Even after being hit by a few thousand nuclear warheads with most of their destruction and fallout concentrated within a moderate number of square miles each, other areas of the 3.7 *million* square mile U.S. would have less fallout, and radiation levels not long later would be low over much of the total area outside of the around 1% of total land area which previously consisted of cities and was most targeted by nukes.
If the government didn't foolishly and evilly nuke the entire rest of the world, then over time there would be redevelopment from some of the other industrialized countries, ones which survived mostly intact. The U.S. would have become an impoverished third-world country after the nuclear devastation. In third-world countries today, foreign companies move in with imported equipment and employ some of the local populace, not necessarily under great working conditions but better than subsistence farming or starvation.
Such tends to happen with the consent of the local government since the outside investment speeding rebuilding is better than nothing. Uninformed people may romanticize pre-industrial living, with idealized depictions from past aristocratic classes who subsisted on the backbreaking labor of slaves or peasants. Some may even romanticize apocalyptic situations. However, a life being dirt-poor actually just plain utterly sucks, and people try to rise beyond if they have any opportunity, like people line up to work and get paid even moderate wages at factories in third-world countries today. (In many cases those factories really should pay much more, but almost anything is better and causes more progress than if everything was primitive).
People would recover the gold in Fort Knox eventually whether it was rubble or not, sell off mining claims where there were still incompletely consumed good sources of ore, cash in on any foreign assets they had pre-war if they were lucky and if those countries still honored them, often attempt to immigrate elsewhere if they could (time for people to swim the Rio Grande headed the other way?), etc.
As a national policy, aside from returning fire at the aggressor if getting nuked, the logical thing to do would be to hold a few hundred nukes in reserve to deter aggression, not attack third parties.
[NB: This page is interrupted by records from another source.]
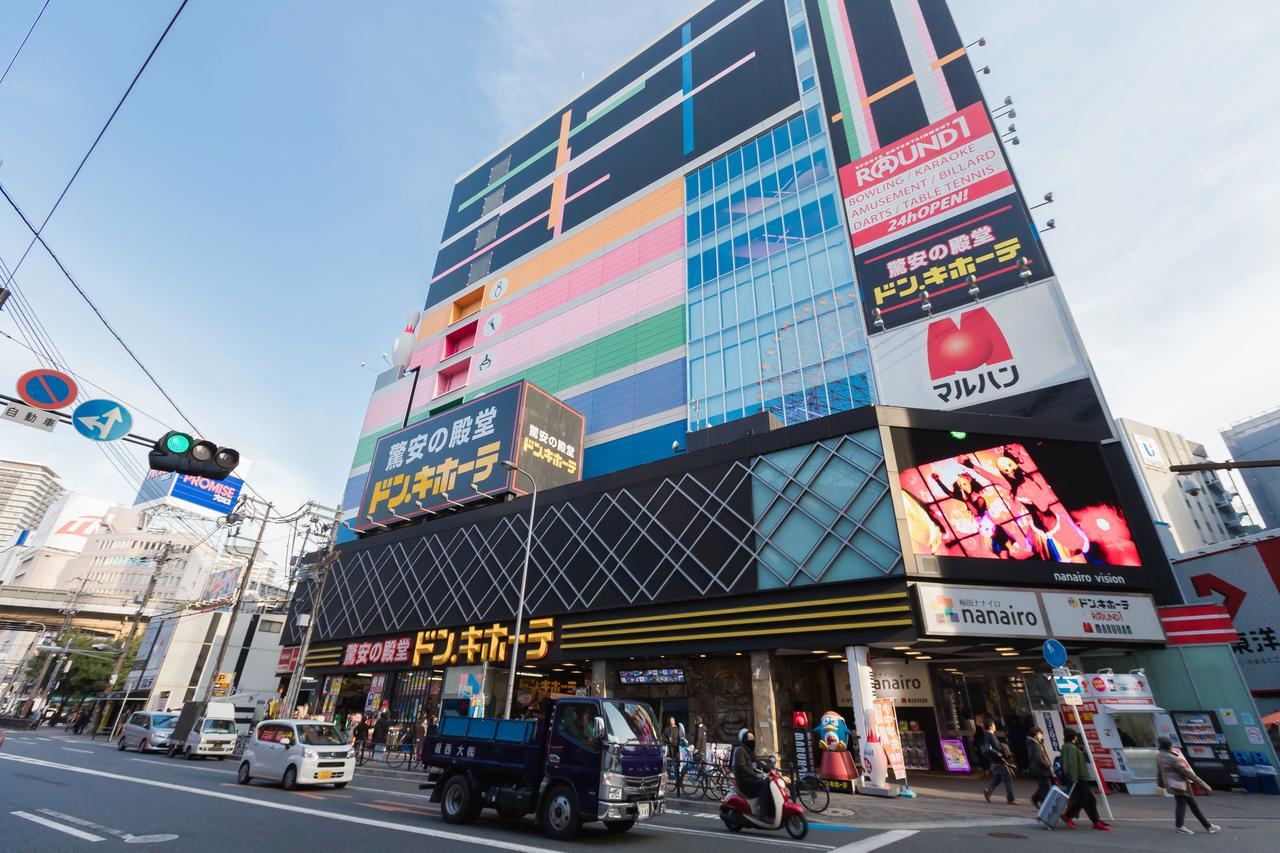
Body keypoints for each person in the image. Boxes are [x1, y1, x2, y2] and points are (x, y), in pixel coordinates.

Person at [1157, 737, 1220, 835]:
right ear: (1169, 745)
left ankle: (1208, 826)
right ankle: (1180, 826)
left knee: (1191, 805)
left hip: (1172, 783)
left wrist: (1160, 783)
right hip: (1180, 785)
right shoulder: (1173, 758)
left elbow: (1160, 771)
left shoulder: (1160, 755)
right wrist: (1204, 784)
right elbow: (1188, 773)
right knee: (1183, 804)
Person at [1060, 728, 1109, 830]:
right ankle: (1067, 816)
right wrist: (1074, 777)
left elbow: (1064, 762)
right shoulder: (1072, 748)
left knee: (1090, 800)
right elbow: (1072, 764)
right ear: (1074, 737)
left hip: (1077, 777)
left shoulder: (1065, 747)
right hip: (1078, 778)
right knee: (1083, 800)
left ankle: (1096, 821)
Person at [731, 727, 772, 823]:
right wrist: (755, 775)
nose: (752, 741)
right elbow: (742, 767)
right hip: (744, 781)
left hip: (750, 779)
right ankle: (763, 815)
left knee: (769, 782)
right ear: (744, 740)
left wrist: (771, 770)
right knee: (763, 784)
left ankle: (770, 811)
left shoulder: (750, 751)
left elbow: (758, 762)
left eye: (753, 739)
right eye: (750, 739)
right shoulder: (740, 751)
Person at [980, 720, 1019, 805]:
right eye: (993, 724)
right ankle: (1011, 799)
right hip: (999, 761)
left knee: (998, 778)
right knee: (1008, 779)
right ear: (990, 726)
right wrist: (999, 753)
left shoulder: (988, 735)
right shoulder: (989, 735)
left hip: (995, 762)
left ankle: (988, 790)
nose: (995, 726)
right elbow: (990, 748)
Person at [1026, 727, 1052, 808]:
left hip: (1038, 770)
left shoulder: (1032, 743)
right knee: (1047, 788)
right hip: (1042, 770)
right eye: (1040, 734)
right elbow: (1038, 758)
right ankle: (1046, 805)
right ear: (1035, 735)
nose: (1042, 735)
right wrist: (1047, 765)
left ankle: (1035, 798)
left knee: (1042, 787)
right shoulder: (1036, 745)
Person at [663, 716, 682, 780]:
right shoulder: (666, 728)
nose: (672, 722)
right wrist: (668, 741)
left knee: (676, 762)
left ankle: (676, 776)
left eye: (673, 720)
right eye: (671, 720)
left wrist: (674, 742)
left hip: (675, 748)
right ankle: (668, 775)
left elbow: (678, 738)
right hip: (669, 748)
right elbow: (663, 737)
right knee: (668, 762)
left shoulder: (676, 728)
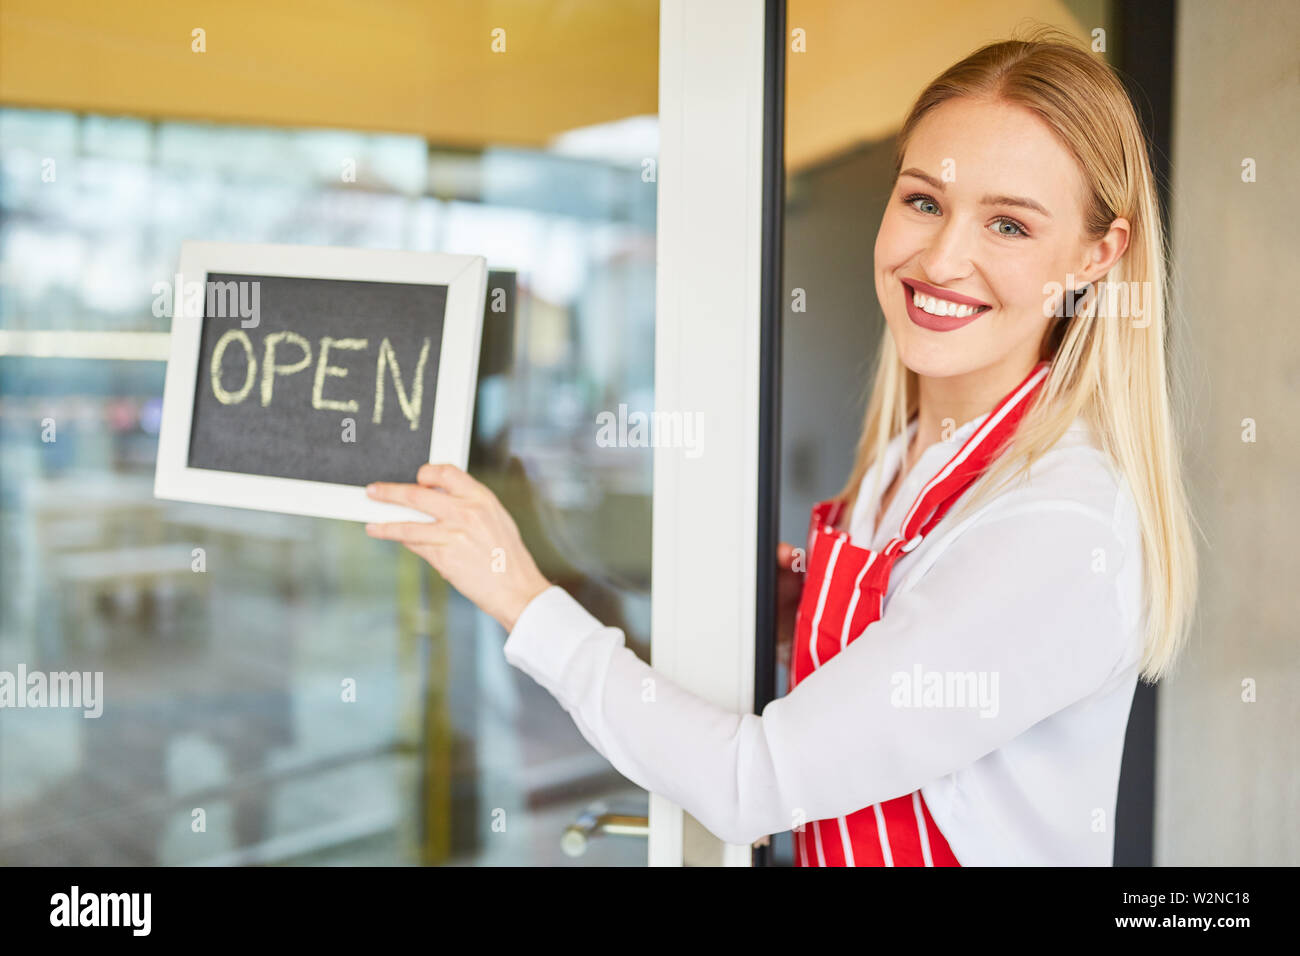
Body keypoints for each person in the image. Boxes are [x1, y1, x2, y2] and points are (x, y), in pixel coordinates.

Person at [363, 29, 1199, 866]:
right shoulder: (913, 452)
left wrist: (518, 593)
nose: (943, 259)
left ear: (1098, 254)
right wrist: (805, 624)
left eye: (1009, 225)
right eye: (924, 201)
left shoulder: (1057, 523)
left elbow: (750, 789)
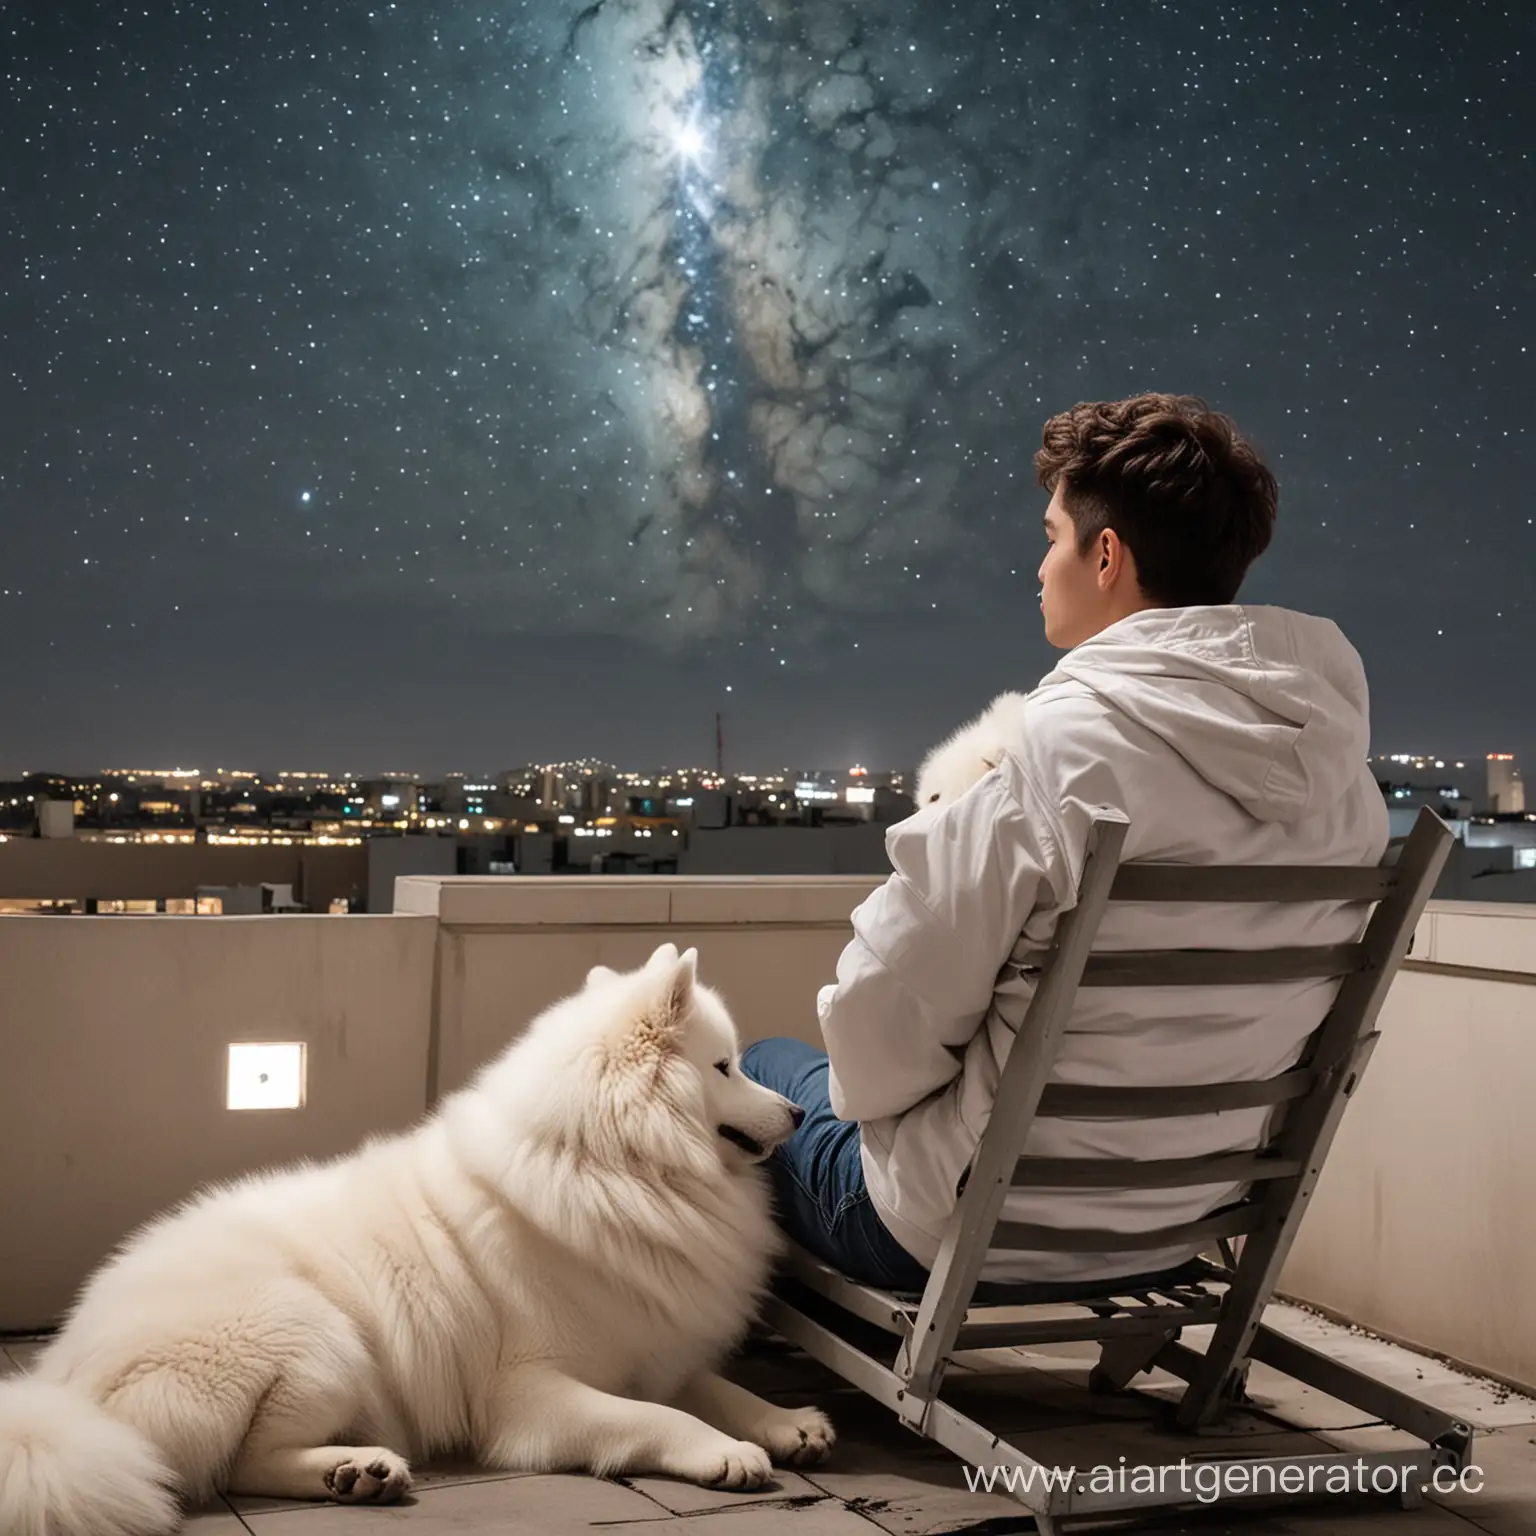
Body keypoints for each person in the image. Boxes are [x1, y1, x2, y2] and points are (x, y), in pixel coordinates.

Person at [742, 392, 1390, 1294]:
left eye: (1051, 537)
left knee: (755, 1073)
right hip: (1184, 1220)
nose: (1039, 569)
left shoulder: (1051, 754)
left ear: (1108, 554)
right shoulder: (1346, 787)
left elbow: (876, 1032)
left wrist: (901, 1110)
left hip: (973, 1226)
However, if none of the arsenal remained, that only be all the more reason to not turn friends or otherwise reasonable people into enemies.
lukexcom wrote:Later on, IF the US continuity-of-government plans work out, a new US government wouldn't have to worry as much as much about its borders and focus on its internal troubles.
That's absurd. In your scenario, there would be a constant fight year after year, decade after decade if necessary until either it was wiped out or it won by defeating the rest of the world combined. The former is what would actually happen, for an already near-destroyed country would have no real chance of conquering the rest of the world.
Human history like WWII, the Hundred Years' War of the 14th/15th centuries, and much more illustrates that people would never forget if most of their loved ones and countrymen were slaughtered, especially not such an unprovoked massacre.
Part of the big picture is that the U.S. is actually only 4% of the world's population now and would be a lesser fraction after the war if it was hit by far more nukes than the neutral countries. The only thing maintaining relative power is far greater levels of economic output, industry, and hardware than average. If those are destroyed, the survivors are far outnumbered and weak compared to the rest of the world combined.
If the rest of the world was on the counterattack, not only would the U.S. not be the dominant world power after losing economic and technological advantage over the other 96+% of the world's population, it wouldn't survive.
Fortunately, this scenario does not seem realistic. Nobody I know in the U.S. military or outside of it would support a so-called "spread the love" policy where you attack friends and innocents alike rather than focusing on your enemies. It may be theoretically possible that everyone making policy is simultaneously amoral and brain-dead, yet it is not likely. General policy is to use nukes with restraint, usually avoid using them unless attacked by WMDs first, and then counterattack an aggressor as opposed to genociding a friendly or neutral nation.